Palomo volvió a negar con la cabeza, violentamente, pero Qinnitan pensaba que era menos una negativa que pura desesperación.
—¡Vete! —insistió. Algunas personas del otro extremo del muelle se volvieron, dejando de mirar el incendio—. No puedo soportar tu sufrimiento, Palomo. Por favor: es lo mejor que puedes hacer por mí. ¡Vete!

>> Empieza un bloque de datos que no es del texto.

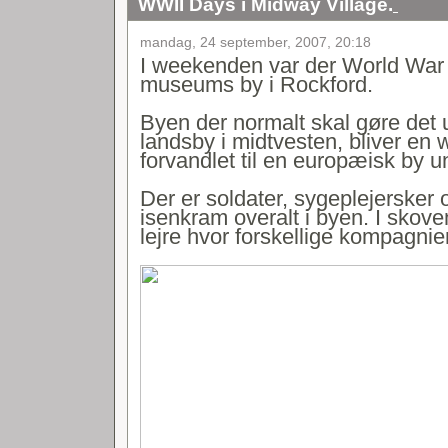
WWII Days i Midway Village.
mandag, 24 september, 2007, 20:18
I weekenden var der World War I
museums by i Rockford.
Byen der normalt skal gøre det
landsby i midtvesten, bliver en
forvandlet til en europæisk by u
Der er soldater, sygeplejersker
isenkram overalt i byen. I skov
lejre hvor forskellige kompagni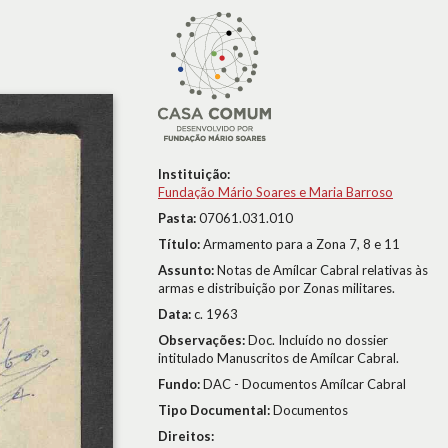
Instituição:
Fundação Mário Soares e Maria Barroso
Pasta:
07061.031.010
Título:
Armamento para a Zona 7, 8 e 11
Assunto:
Notas de Amílcar Cabral relativas às
armas e distribuição por Zonas militares.
Data:
c. 1963
Observações:
Doc. Incluído no dossier
intitulado Manuscritos de Amílcar Cabral.
Fundo:
DAC - Documentos Amílcar Cabral
Tipo Documental:
Documentos
Direitos: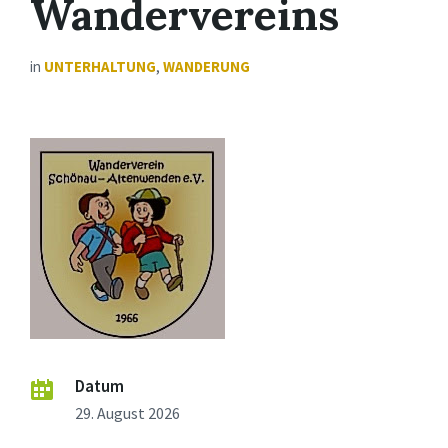
Wandervereins
in
UNTERHALTUNG
,
WANDERUNG
Datum
29. August 2026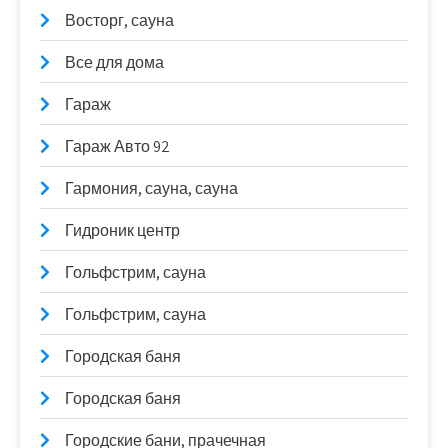
Восторг, сауна
Все для дома
Гараж
Гараж Авто 92
Гармония, сауна, сауна
Гидроник центр
Гольфстрим, сауна
Гольфстрим, сауна
Городская баня
Городская баня
Городские бани, прачечная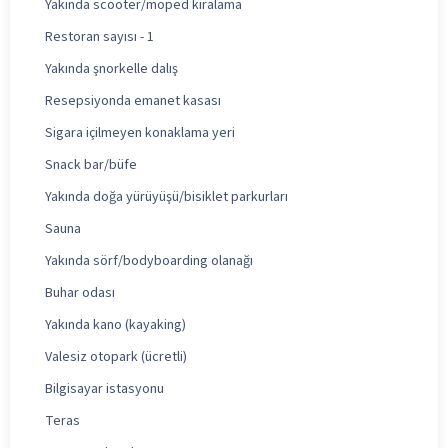
Yakında scooter/moped kiralama
Restoran sayısı - 1
Yakında şnorkelle dalış
Resepsiyonda emanet kasası
Sigara içilmeyen konaklama yeri
Snack bar/büfe
Yakında doğa yürüyüşü/bisiklet parkurları
Sauna
Yakında sörf/bodyboarding olanağı
Buhar odası
Yakında kano (kayaking)
Valesiz otopark (ücretli)
Bilgisayar istasyonu
Teras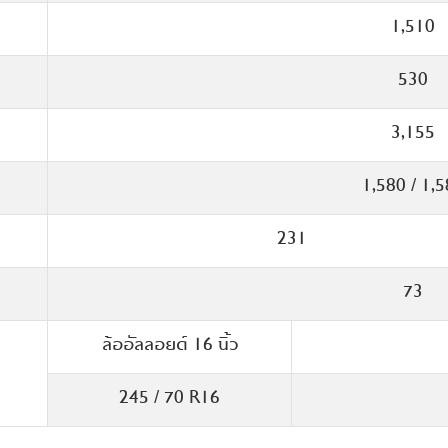
•
•
ยูรีเทน
1.190
-
ดิสก์เบรกพร้อมช่องร
15.9 : 1
1,510
trol
•
ง
•
•
ึก
1.000
119 (161) / 
ดิสก์เบรก
530
•
-
โครเมียม
ล
•
rol)
0.806
-
375 / 1,500 –
3,155
ยว
•
ดยสาร
4.252
1,580 / 1,
ll
•
•
แบบหน่วงเวลา
-
231
3.636
ก
า 6
่าน
•
DC
-
-
•
้าย
-
73
•
ล้ออัลลอยด์ 16 นิ้ว
างแขน
-
MS
•
-
•
245 / 70 R16
-
•
ane
•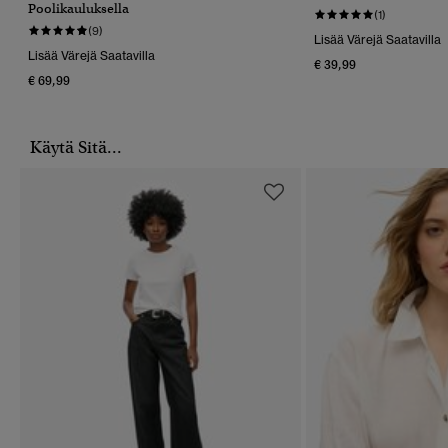
Poolikauluksella
(1)
(9)
Lisää Värejä Saatavilla
Lisää Värejä Saatavilla
€ 39,99
€ 69,99
Käytä Sitä...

El niño titubeó un poco más, rompió a llorar, dio media vuelta y echó a correr por el ancho muelle, y sus pies descalzos resonaron en los tablones. Qinnitan pensó en arrojarse al agua fría y verde, pero fuera por el horror de haber estado a punto de ahogarse o porque pensaba que había modificado la situación, se sujetó la soga a la cintura y se dejó arrastrar hacia el nombre sin nombre. Se alivió al ver que Palomo se había perdido de vista.
La única persona que aún me amaba en este mundo, pensó. Ahora se ha ido. Qinnitan dejó que el hombre la llevara como un animal a un sacrificio sagrado, lejos del caos brillante de la bahía y de vuelta a los callejones sombríos que se internaban entre los angostos edificios apiñados junto los muelles de Agamid.